Ketika para “santri” yang datang dari jarak jauh menapakkan kakinya di bilik-bilik lantai pesantren, terukirlah pribadi “santri peralihan”. Para “santri” ini berangkat dari kampung halamannya, tiap hari menimba ilmu di sekolah elite ala Jesuit yang dipenuhi dengan kekhasan hidup kota dan pengaruh modern.
Disana, mereka berinteraksi dengan sesama yang menganut keyakinan batin yang sekiranya selaras antara satu sama lain.
Secara rutin, kegiatan ibadat ekaristi digelar berbarengan dengan waktu kumandangan adzan Jumatan, tidak lain dari gedung sebelah. Perpaduan suara harmoni dan kerukunan dua agama yang sama-sama merayakan Imannya menghiasi alunan Menteng Raya. Berbekal dari pengalaman selama di rumah pendidikan, para “santri” ini sadar bahwa mereka harus hal yang sedarinya muncul di luar zona nyaman mereka.
Para santri itu menyadari dirinya bagaikan setitik embun di tengah padang pasir yang luas, minoritas di antara kerumunan jiwa yang hidup dalam harmoni ritual yang berbeda. Dirinya adalah seorang Muslim yang tumbuh dalam lantunan doa-doa berbahasa Latin, menghabiskan hari-harinya di sekolah Katolik, mengenal doa dan lirik nasrani, melainkan tak pernah menapakkan kakinya pada jalur kehidupan seorang santri.
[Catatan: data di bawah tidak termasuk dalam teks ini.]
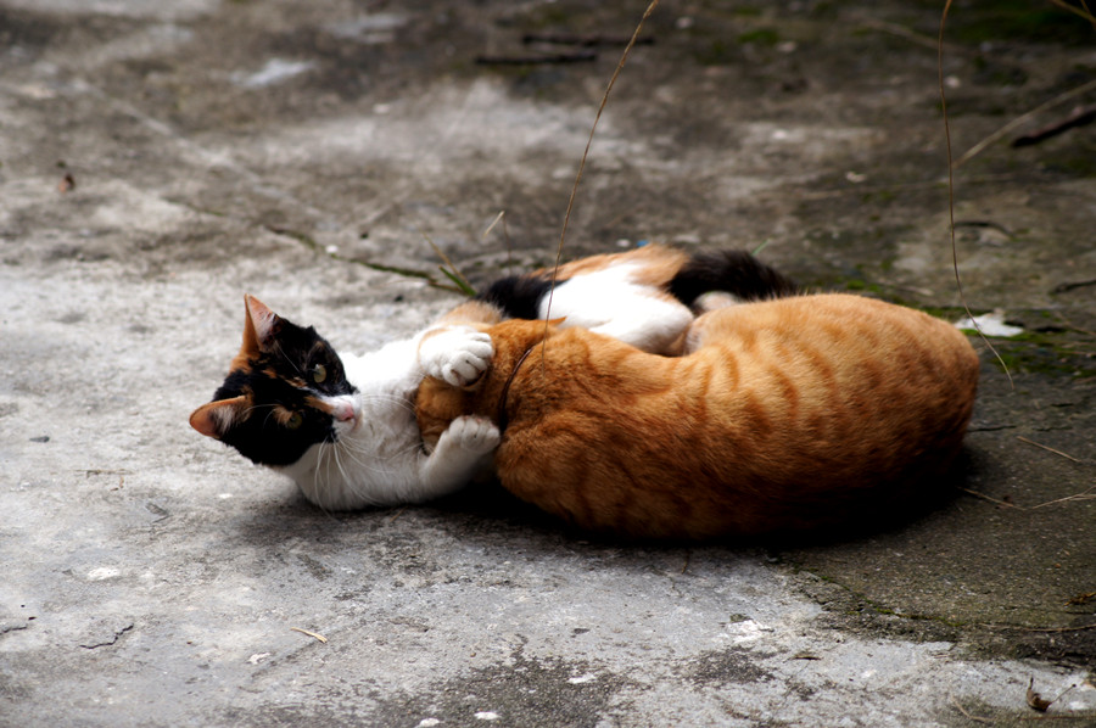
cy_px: 364
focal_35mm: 158
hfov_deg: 13.1
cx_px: 548
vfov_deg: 8.7
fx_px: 4790
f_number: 4.5
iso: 100
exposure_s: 1/160
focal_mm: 105
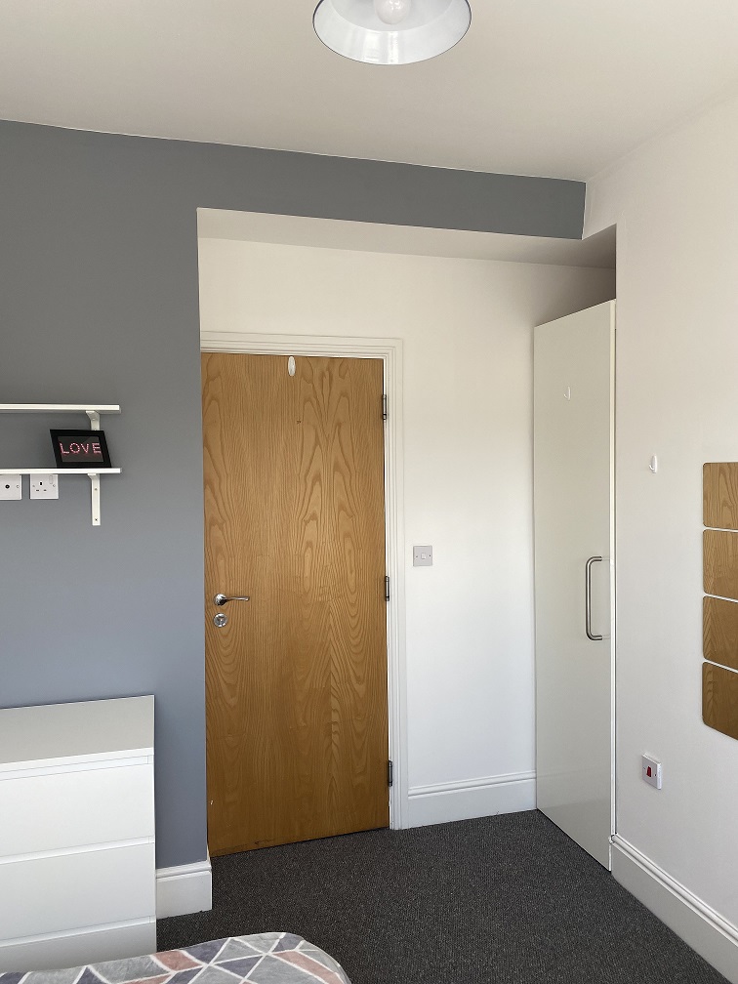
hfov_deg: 53.1
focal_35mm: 26
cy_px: 492
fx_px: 739
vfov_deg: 67.3
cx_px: 369
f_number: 1.8
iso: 32
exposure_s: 1/122
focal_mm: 4.25
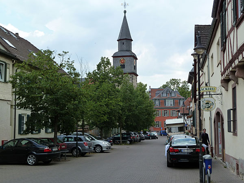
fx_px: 367
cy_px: 92
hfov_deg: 36.8
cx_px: 122
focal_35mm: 52
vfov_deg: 28.0
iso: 125
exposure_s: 1/320
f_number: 3.8
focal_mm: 8.5
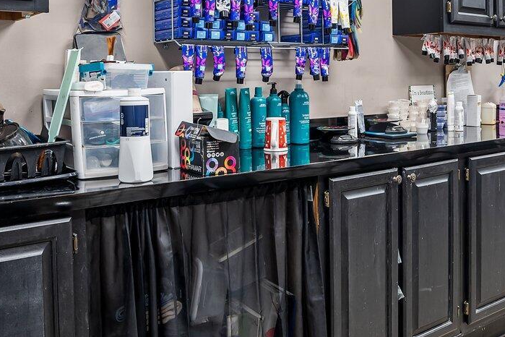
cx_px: 293
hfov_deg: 47.2
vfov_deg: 32.0
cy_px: 79
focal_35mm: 41
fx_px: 575
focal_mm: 14
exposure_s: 1/4
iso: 250
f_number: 8
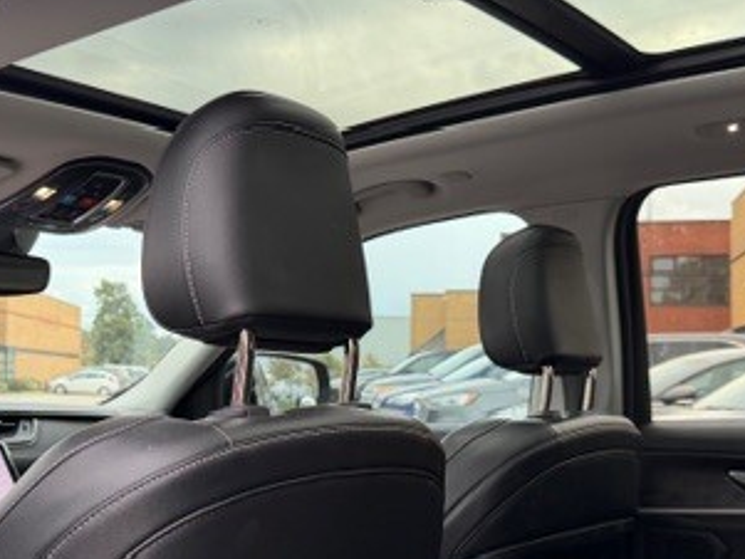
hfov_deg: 37.1
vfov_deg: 28.6
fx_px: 1098
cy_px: 307
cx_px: 248
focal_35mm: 51
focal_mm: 6.76
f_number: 1.78
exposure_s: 1/121
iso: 125
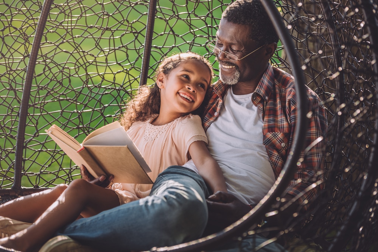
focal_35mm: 102
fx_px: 1071
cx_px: 189
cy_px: 126
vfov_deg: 13.4
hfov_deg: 20.0
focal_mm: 102
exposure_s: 1/250
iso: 100
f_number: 3.5
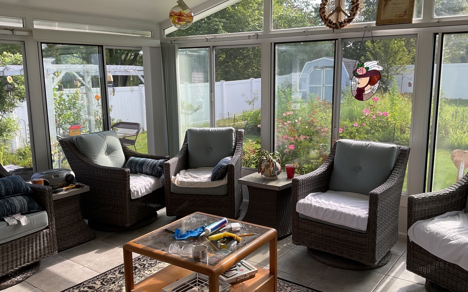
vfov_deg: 38.3
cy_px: 148
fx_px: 421
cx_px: 248
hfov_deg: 58.1
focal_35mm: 33
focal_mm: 3
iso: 16
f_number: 1.8
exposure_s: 1/256
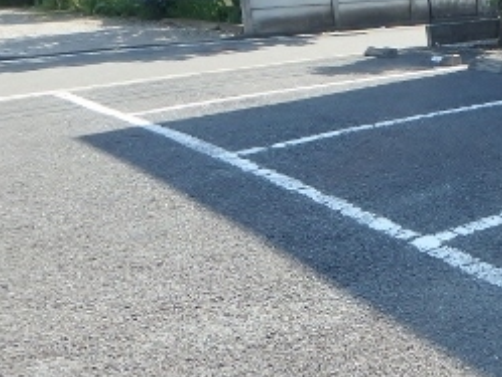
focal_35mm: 54
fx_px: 783
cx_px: 625
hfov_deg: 29.7
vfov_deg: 27.0
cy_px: 202
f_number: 3.5
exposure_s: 1/400
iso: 125
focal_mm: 3.7
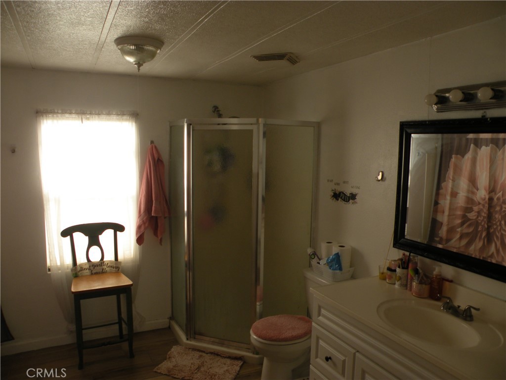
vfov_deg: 51.4
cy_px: 190
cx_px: 253
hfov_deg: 65.3
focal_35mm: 27
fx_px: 395
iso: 64
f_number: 3.2
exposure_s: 1/57.3
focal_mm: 4.7
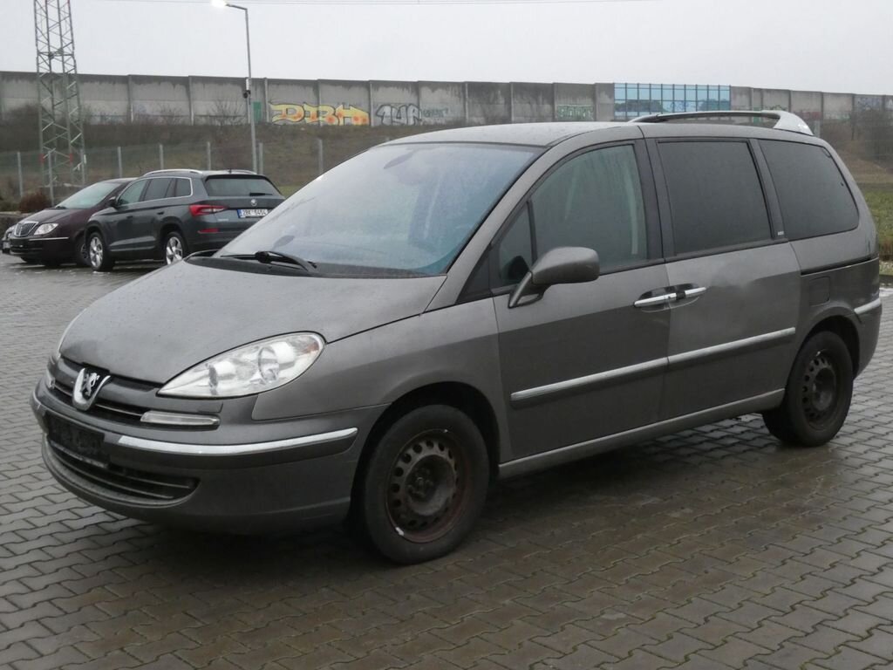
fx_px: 1109
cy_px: 335
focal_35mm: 43
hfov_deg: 43.9
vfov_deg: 33.6
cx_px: 446
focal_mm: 7.8
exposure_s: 1/80
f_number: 5.6
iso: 640
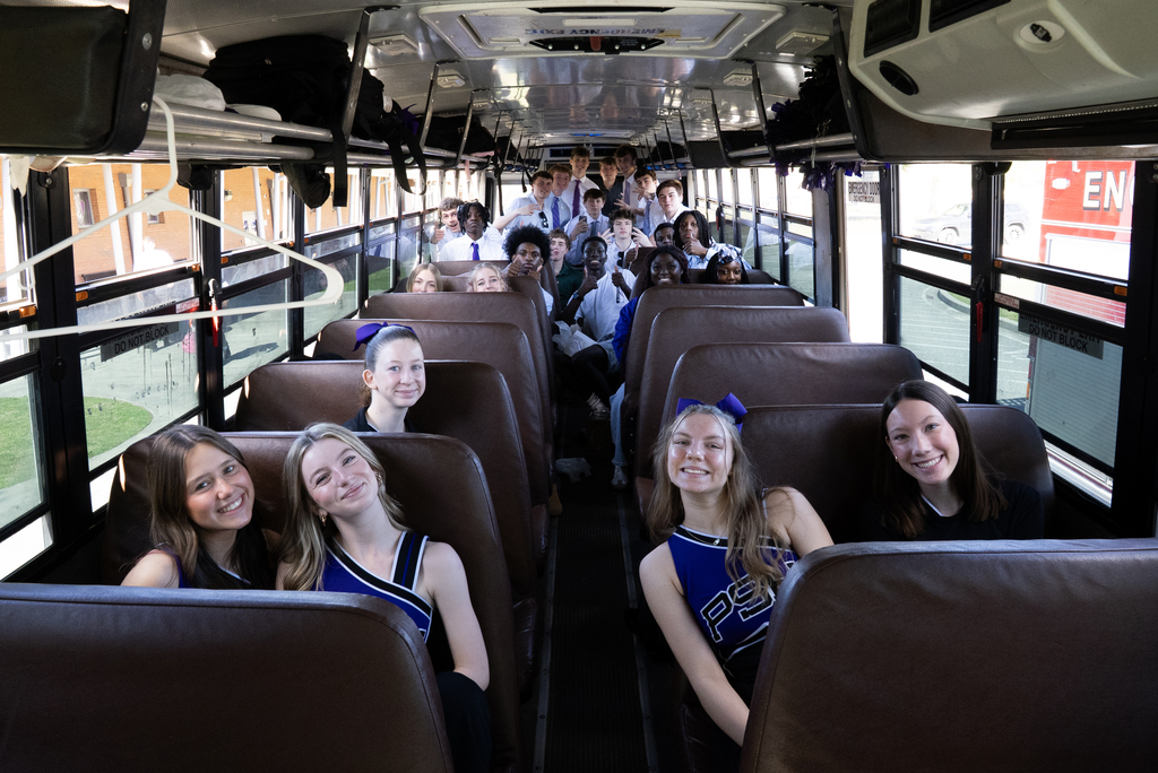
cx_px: 579
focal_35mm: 24
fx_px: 772
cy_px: 386
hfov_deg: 73.7
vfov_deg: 53.2
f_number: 13
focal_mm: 24
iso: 5000
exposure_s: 1/125
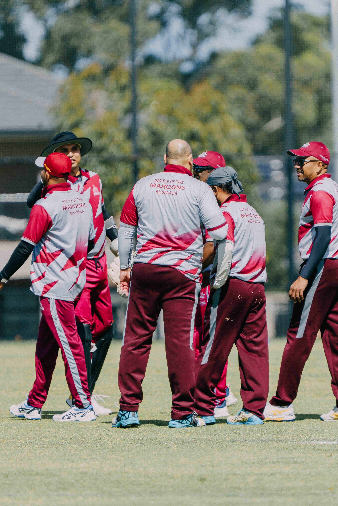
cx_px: 197
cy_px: 257
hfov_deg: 1.9
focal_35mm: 711
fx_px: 10011
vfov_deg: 2.9
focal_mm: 600
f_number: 6.3
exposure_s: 1/1000
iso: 250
Kini, Ia melangkah ke dunia pesantren, sesuatu yang mungkin dialaminya jika dirinya tidak bersekolah di sekolah homogen itu. Keberadaannya di tempat ini adalah sebuah panggilan yang misterius, suara halus dari lubuk hati yang memintanya memahami jalan yang jarang dilalui.
Pesantren, dengan irama adzan dan tarikan napas doa berjamaah, adalah sebuah dorongan baru yang menggema di hatinya.
Dalam ruang-ruang pesantren yang berlapis doa, pimpinan pondok pesantren Al-Ittifaq Ustad Dandan berseru "Semua orang dapat menjadi santri, hanya dibutuhkan keterbukaan dan kerendahan hati untuk memulai perjalanannya" Kalimat itu bukan sekadar pesan, melainkan doa yang hidup, berbisik lembut di setiap rongga keheningan, mengingatkan bahwa semuanya berasal dari kemauan diri untuk keluar dari zona nyaman dan membuka diri terhadap segala paparan dari lingkungan baru.
Terlintas dalam pikirannya, perkataan Bapak Pluralisme “Gus Dur” yang berkelindan dengan udara pesantren: "Agama mengajarkan pesan-pesan damai dan ekstremis memutarbalikannya.
Kita butuh Islam ramah, bukan Islam marah.” Sebuah kalimat ironis yang menjadi keresahan baginya, mengingatkan bahwa apapun itu bisa terjadi. Perjalanan yang membutuhkan payung perlindungan, melangkah dengan hati penuh tanda tanya. Tertuailah anomali yang menusuk sanubari, menyingkap tabir makna tentang Tuhan yang tak terkurung dalam nama atau ritual semata.